Art as convocation by Marinella Senatore
The Theatre of The Commons' exhibition is at the Teatro della Cometa until 31 May
Hierarchies she dismantles with needle and thread, with the illuminations that transform a phrase into destiny, with the choreography of hundreds of people who turn from extras into protagonists. Marinella Senatore's philosophy starts from a simple and radical premise: art not as a summit but as a shared horizon. The last people come onto the stage, enter her luminous sculptures, inhabit words that light up and come to life not as spectators, but as the engine of the work.

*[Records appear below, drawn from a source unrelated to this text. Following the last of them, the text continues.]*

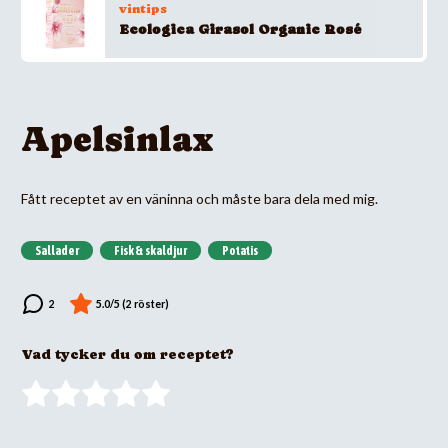
vintips
Ecologica Girasol Organic Rosé
Apelsinlax
Fått receptet av en väninna och måste bara dela med mig.
Sallader
Fisk & skaldjur
Potatis
Vad tycker du om receptet?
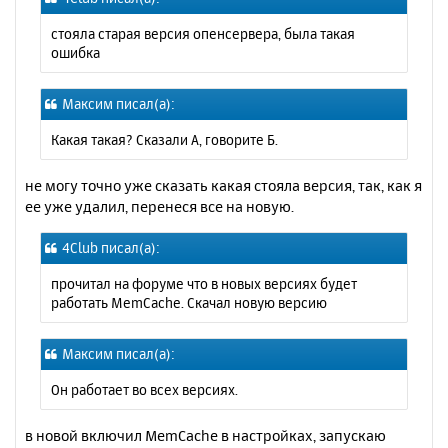
б
к
щ
н
стояла старая версия опенсервера, была такая
е
а
ошибка
н
ч
и
а
е
л
Максим писал(а):
у
Какая такая? Сказали А, говорите Б.
не могу точно уже сказать какая стояла версия, так, как я
ее уже удалил, перенеся все на новую.
4Club писал(а):
прочитал на форуме что в новых версиях будет
работать MemCache. Скачал новую версию
Максим писал(а):
Он работает во всех версиях.
в новой включил MemCache в настройках, запускаю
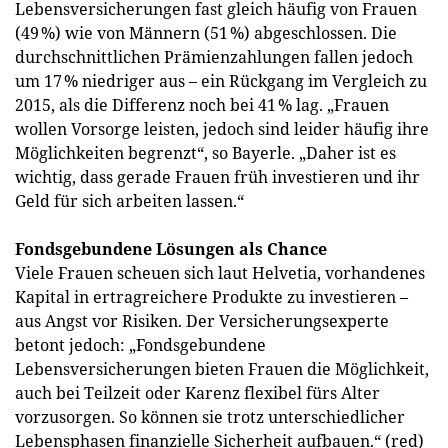
Lebensversicherungen fast gleich häufig von Frauen
(49 %) wie von Männern (51 %) abgeschlossen. Die
durchschnittlichen Prämienzahlungen fallen jedoch
um 17 % niedriger aus – ein Rückgang im Vergleich zu
2015, als die Differenz noch bei 41 % lag. „Frauen
wollen Vorsorge leisten, jedoch sind leider häufig ihre
Möglichkeiten begrenzt“, so Bayerle. „Daher ist es
wichtig, dass gerade Frauen früh investieren und ihr
Geld für sich arbeiten lassen.“
Fondsgebundene Lösungen als Chance
Viele Frauen scheuen sich laut Helvetia, vorhandenes
Kapital in ertragreichere Produkte zu investieren –
aus Angst vor Risiken. Der Versicherungsexperte
betont jedoch: „Fondsgebundene
Lebensversicherungen bieten Frauen die Möglichkeit,
auch bei Teilzeit oder Karenz flexibel fürs Alter
vorzusorgen. So können sie trotz unterschiedlicher
Lebensphasen finanzielle Sicherheit aufbauen.“ (red)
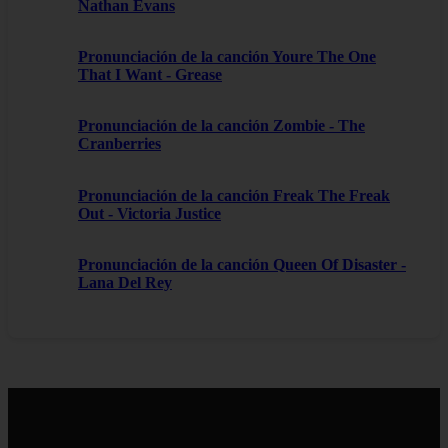
Nathan Evans
Pronunciación de la canción Youre The One
That I Want - Grease
Pronunciación de la canción Zombie - The
Cranberries
Pronunciación de la canción Freak The Freak
Out - Victoria Justice
Pronunciación de la canción Queen Of Disaster -
Lana Del Rey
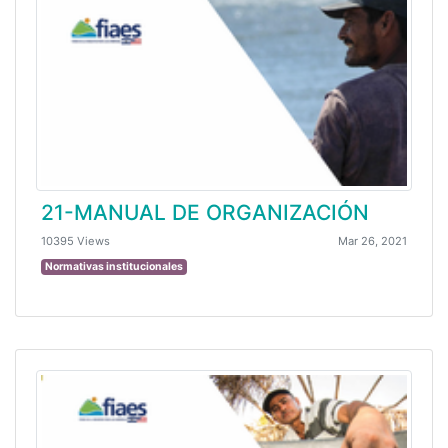
21-MANUAL DE ORGANIZACIÓN
10395 Views
Mar 26, 2021
Normativas institucionales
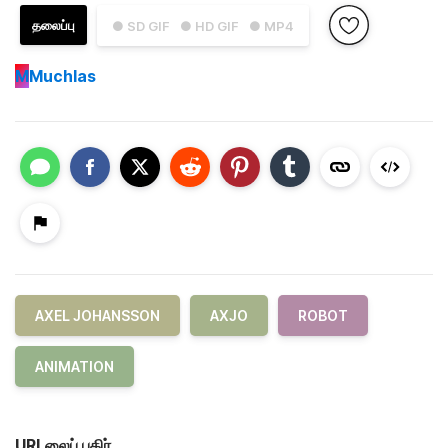
தலைப்பு
● SD GIF
● HD GIF
● MP4
M
Muchlas
AXEL JOHANSSON
AXJO
ROBOT
ANIMATION
URLலைப் பகிர்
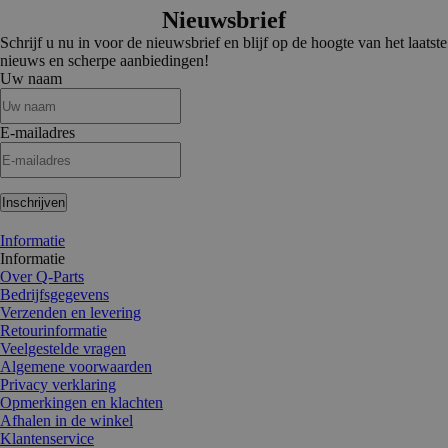
Nieuwsbrief
Schrijf u nu in voor de nieuwsbrief en blijf op de hoogte van het laatste
nieuws en scherpe aanbiedingen!
Uw naam
E-mailadres
Inschrijven
Informatie
Informatie
Over Q-Parts
Bedrijfsgegevens
Verzenden en levering
Retourinformatie
Veelgestelde vragen
Algemene voorwaarden
Privacy verklaring
Opmerkingen en klachten
Afhalen in de winkel
Klantenservice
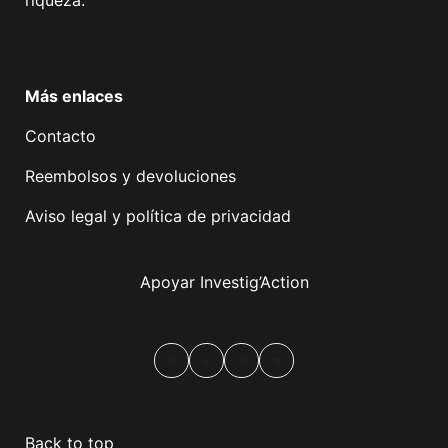
riqueza.
Facebook
Twitter
Instagram
YouTube
TikTok
Telegram
Enlace
Más enlaces
Contacto
Reembolsos y devoluciones
Aviso legal y política de privacidad
Apoyar Investig’Action
boletín
Facebook
Mastodon
Email
Compartir
Back to top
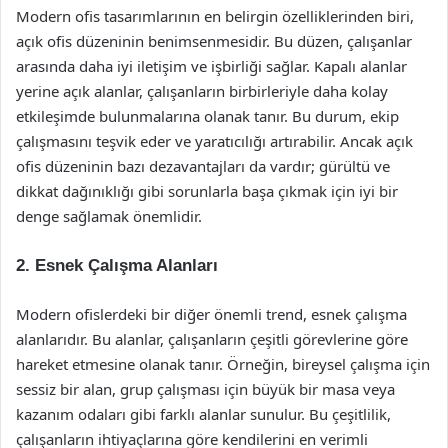
Modern ofis tasarımlarının en belirgin özelliklerinden biri,
açık ofis düzeninin benimsenmesidir. Bu düzen, çalışanlar
arasında daha iyi iletişim ve işbirliği sağlar. Kapalı alanlar
yerine açık alanlar, çalışanların birbirleriyle daha kolay
etkileşimde bulunmalarına olanak tanır. Bu durum, ekip
çalışmasını teşvik eder ve yaratıcılığı artırabilir. Ancak açık
ofis düzeninin bazı dezavantajları da vardır; gürültü ve
dikkat dağınıklığı gibi sorunlarla başa çıkmak için iyi bir
denge sağlamak önemlidir.
2. Esnek Çalışma Alanları
Modern ofislerdeki bir diğer önemli trend, esnek çalışma
alanlarıdır. Bu alanlar, çalışanların çeşitli görevlerine göre
hareket etmesine olanak tanır. Örneğin, bireysel çalışma için
sessiz bir alan, grup çalışması için büyük bir masa veya
kazanım odaları gibi farklı alanlar sunulur. Bu çeşitlilik,
çalışanların ihtiyaçlarına göre kendilerini en verimli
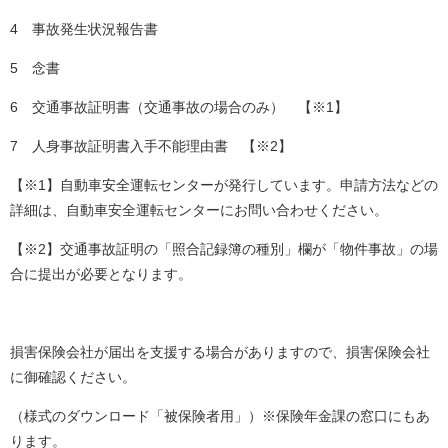
4 事故発生状況報告書
5 念書
6 交通事故証明書（交通事故の場合のみ） 【※1】
7 人身事故証明書入手不能理由書 【※2】
【※1】自動車安全運転センターが発行しています。申請方法などの
詳細は、自動車安全運転センターにお問い合わせください。
【※2】交通事故証明の「照合記録簿の種別」欄が「物件事故」の場
合に提出が必要となります。
損害保険会社が届出を支援する場合がありますので、損害保険会社
に御確認ください。
（様式のダウンロード「被保険者用」）※保険年金課の窓口にもあ
ります。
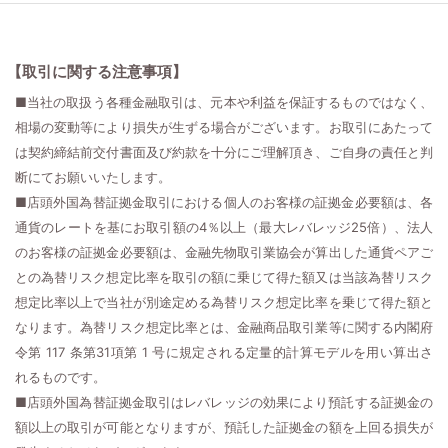
【取引に関する注意事項】
■当社の取扱う各種金融取引は、元本や利益を保証するものではなく、
相場の変動等により損失が生ずる場合がございます。お取引にあたって
は契約締結前交付書面及び約款を十分にご理解頂き、ご自身の責任と判
断にてお願いいたします。
■店頭外国為替証拠金取引における個人のお客様の証拠金必要額は、各
通貨のレートを基にお取引額の4％以上（最大レバレッジ25倍）、法人
のお客様の証拠金必要額は、金融先物取引業協会が算出した通貨ペアご
との為替リスク想定比率を取引の額に乗じて得た額又は当該為替リスク
想定比率以上で当社が別途定める為替リスク想定比率を乗じて得た額と
なります。為替リスク想定比率とは、金融商品取引業等に関する内閣府
令第 117 条第31項第 1 号に規定される定量的計算モデルを用い算出さ
れるものです。
■店頭外国為替証拠金取引はレバレッジの効果により預託する証拠金の
額以上の取引が可能となりますが、預託した証拠金の額を上回る損失が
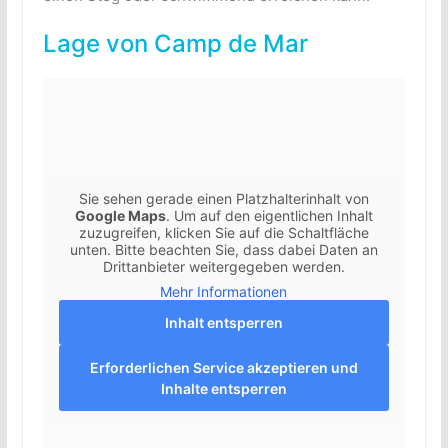
Lage von Camp de Mar
Sie sehen gerade einen Platzhalterinhalt von
Google Maps
. Um auf den eigentlichen Inhalt
zuzugreifen, klicken Sie auf die Schaltfläche
unten. Bitte beachten Sie, dass dabei Daten an
Drittanbieter weitergegeben werden.
Mehr Informationen
Inhalt entsperren
Erforderlichen Service akzeptieren und
Inhalte entsperren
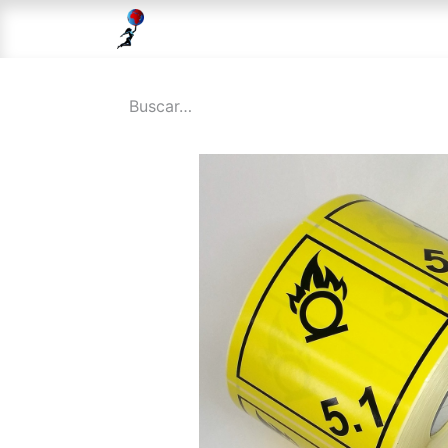
Inicio
Tienda
Solicitud DGD
Sol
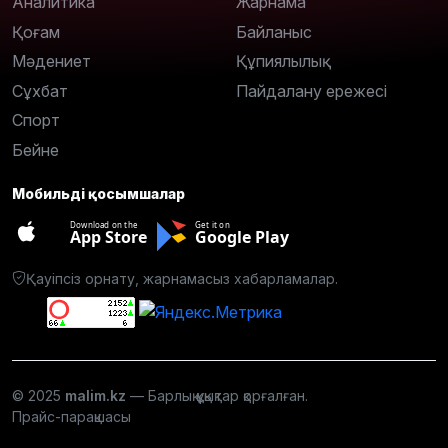
Аналитика
Жарнама
Қоғам
Байланыс
Мәдениет
Құпиялылық
Сұхбат
Пайдалану ережесі
Спорт
Бейне
Мобильді қосымшалар
Download on the
Get it on
App Store
Google Play
Қауіпсіз орнату, жарнамасыз хабарламалар.
© 2025
malim.kz
— Барлық құқықтар қорғалған.
Прайс-парақшасы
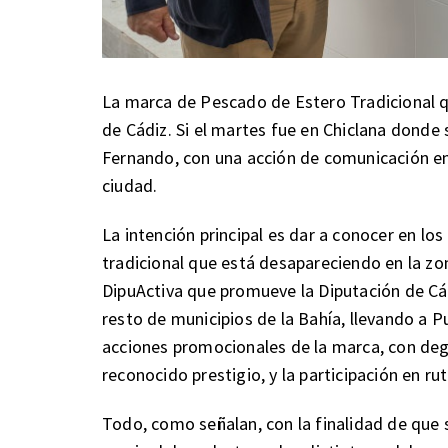
La marca de Pescado de Estero Tradicional qu
de Cádiz. Si el martes fue en Chiclana donde 
Fernando, con una acción de comunicación en
ciudad.
La intención principal es dar a conocer en lo
tradicional que está desapareciendo en la zona
DipuActiva que promueve la Diputación de Cád
resto de municipios de la Bahía, llevando a P
acciones promocionales de la marca, con deg
reconocido prestigio, y la participación en r
Todo, como señalan, con la finalidad de que s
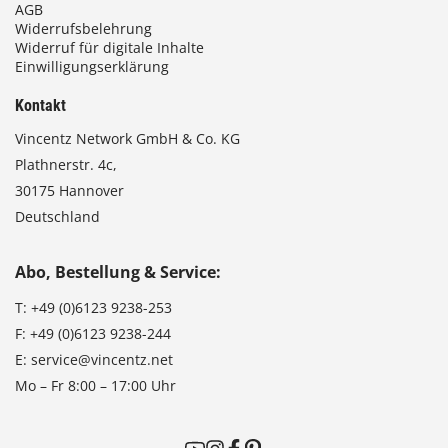
AGB
Widerrufsbelehrung
Widerruf für digitale Inhalte
Einwilligungserklärung
Kontakt
Vincentz Network GmbH & Co. KG
Plathnerstr. 4c,
30175 Hannover
Deutschland
Abo, Bestellung & Service:
T:
+49 (0)6123 9238-253
F:
+49 (0)6123 9238-244
E:
service@vincentz.net
Mo – Fr 8:00 – 17:00 Uhr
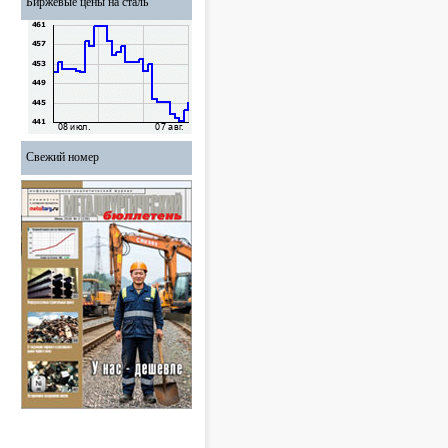
Биржевые цены на сталь
Свежий номер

For more than twenty years, the artist born in Cava dei Tirreni, but adopted by Rome, has been building temporary communities through parades, videos, performances and monumental embroideries. Her lexicon holds theatre, music, cinema and pedagogy together.
School of Narrative Dance
In 2012, he founded the School of Narrative Dance, a school free of hierarchies in which learning becomes exchange and self-education. An open, non-academic method designed to generate skills, but above all relationships. A practice that has been nurtured in prisons, anti-violence centres, suburban neighbourhoods and places where art rarely takes root where, instead, it finds fertile ground in its work.
The Comet Theatre
For the foyer of the Teatro della Cometa in Rome, Senatore has imagined a device capable of dialoguing with the history of the place. The project, entitled The Theatre of the Commons and curated by Paola Ugolini, stems from work in the theatre's archive among stage sets, fragments of a memory that does not remain dust but becomes living matter, and landscapes that - he tells us - "are my refuge". The artist goes through them and translates them into a series of hand-embroidered banners, made with the ateliers of the Chanakya School of Craft, a textile excellence in Mumbai with which he has been working for years. The banners replace the curtains, occupy the walls, overturn the perception of the foyer, "a space of passage - free of charge - that is transformed into a piazza, a meeting place, a possible party", he points out. "The term commons," he adds, "recalls shared goods, collective practices, but also the ancient dimension of the banner carried in procession, a sign of identity and public narrative. Each banner functions as a micro-scenography in which the landscape becomes a founding element of the community and the embroidery takes on an unexpected iconographic force'.
More than anything else I remember the future, goes one of the phrases that run through his work, an orientation and direction with words rather than mere ornamentation. "After the pandemic," he explains, "the need for beauty has become more urgent, almost physical, and my works, suspended between popular festival and contemporary installation, intercept that need. Beauty, in my vocabulary, is not escapism, but shared energy'.